By the early 1890s, her heart problems led Wilkes to spend winter months in California. During the winter of 1890-91 she served the Alameda Unitarian Church. Wilkes was one of eighteen ordained women on the stage for the 1893 World's Congress of Representative Women held in Chicago, Illinois. Back in California in 1894, she served as Assistant Pastor at Oakland's First Unitarian Church. In 1895, Wilkes became the first woman minister to be a delegate to the Pacific Unitarian Conference. She was also elected President of the Western Woman's Unitarian Conference.
Between 1895 and 1901 Wilkes made yearly trips to Sioux Falls to check on her congregations. In 1901, she moved to Santa Ana, California, and once again helped to found a new congregation. William joined her a couple of years later. In 1905, at the national suffrage convention in Portland, Oregon, she shared the pulpit with Eleanor Elizabeth Gordon and Anna Howard Shaw. Wilkes was also active in the Woman's Congress Association of the Pacific Coast and the California Equal Suffrage Association. In 1911 she took part in the successful women's suffrage campaign in California. In 1913, at the Governor's request, she represented California at the International Women Suffrage Congress in Budapest. She twice traveled to England to assist with suffrage campaigns.

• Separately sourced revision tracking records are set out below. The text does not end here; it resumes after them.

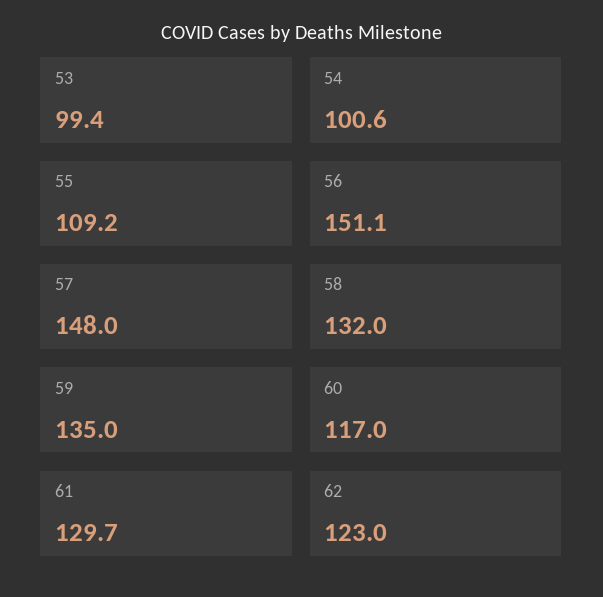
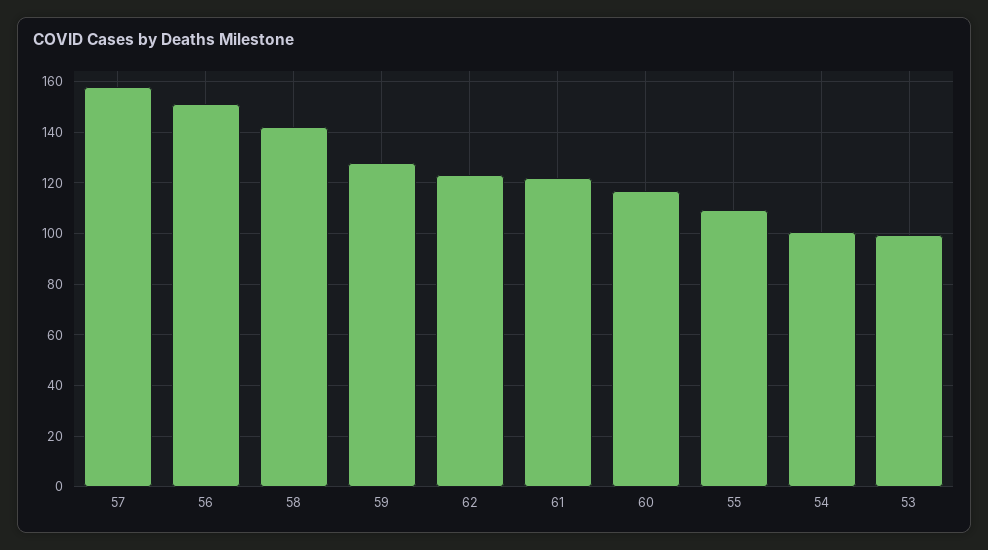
  {
    "53": 99.4,
    "54": 100.6,
    "55": 109.2,
    "56": 151.1,
-   "57": 148,
+   "57": 157.5,
-   "58": 132,
+   "58": 142.5,
-   "59": 135,
+   "59": 127.5,
    "60": 117,
-   "61": 129.7,
+   "61": 122.5,
    "62": 123
  }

William died in 1909. Eliza formally retired from the ministry that year but served as Chaplain for the Cumnock School in Los Angeles until her death in 1917. Her sister, Kate Tupper Galpin, was head of the Cumnock School Academy. In 1917 Eliza visited her daughter Queenie in Northampton, Massachusetts. She died while on a short holiday in Atlantic City, New Jersey. She was buried without a marker in the family plot at Mt. Pleasant Cemetery in Sioux Falls.
- The Allen Tupper True Collection in the Smithsonian Archives of American Art contains letters, photographs, and memorabilia from the Tupper and Wilkes families.
- Other letters and records can be found in Jenkin Lloyd Jones Papers, Regenstein Library at the University of Chicago; Jenkin Lloyd Jones and Western Unitarian Conference Papers, Wiggins Library at Meadville Lombard Theological School in Chicago, Illinois; and the American Unitarian Association Archives at Harvard in Cambridge, Massachusetts.
- Biographical sources include a 16-page booklet, Mila Tupper Maynard, A Mother's Ministry: Glimpses into the Life of Eliza Tupper Wilkes, 1844-1917 (1917?); Dana Bailey, History of Minnehaha County (1899); and the conference presentation, Doug Chapman, Dakota Territory's Eliza Tupper Wilkes: Prairie Pastor (2000), which is available on the Internet.
- A number of short items by and about Eliza Tupper Wilkes and her family can be found in 19th century suffrage and religious periodicals and reports including: Old and New, the Iowa Unitarian Conference monthly; the Woman's Standard, a national suffrage publication; Progress, the official organ of the National American Women Suffrage Association; Unity, published by the Western Unitarian Association; and The Christian Register.
- Secondary sources include Cynthia Grant Tucker, Prophetic Sisterhood: Liberal Women Ministers on the Frontier, 1880-1930 (1990); Charles H. Lyttle, Freedom Moves West: A History of the Western Unitarian Conference 1852-1952 (1952); and Ronald Knapp, ed., Bring, O Past, Your Honor: Unitarian Universalism and the Area That Is Now Prairie Star District (1986).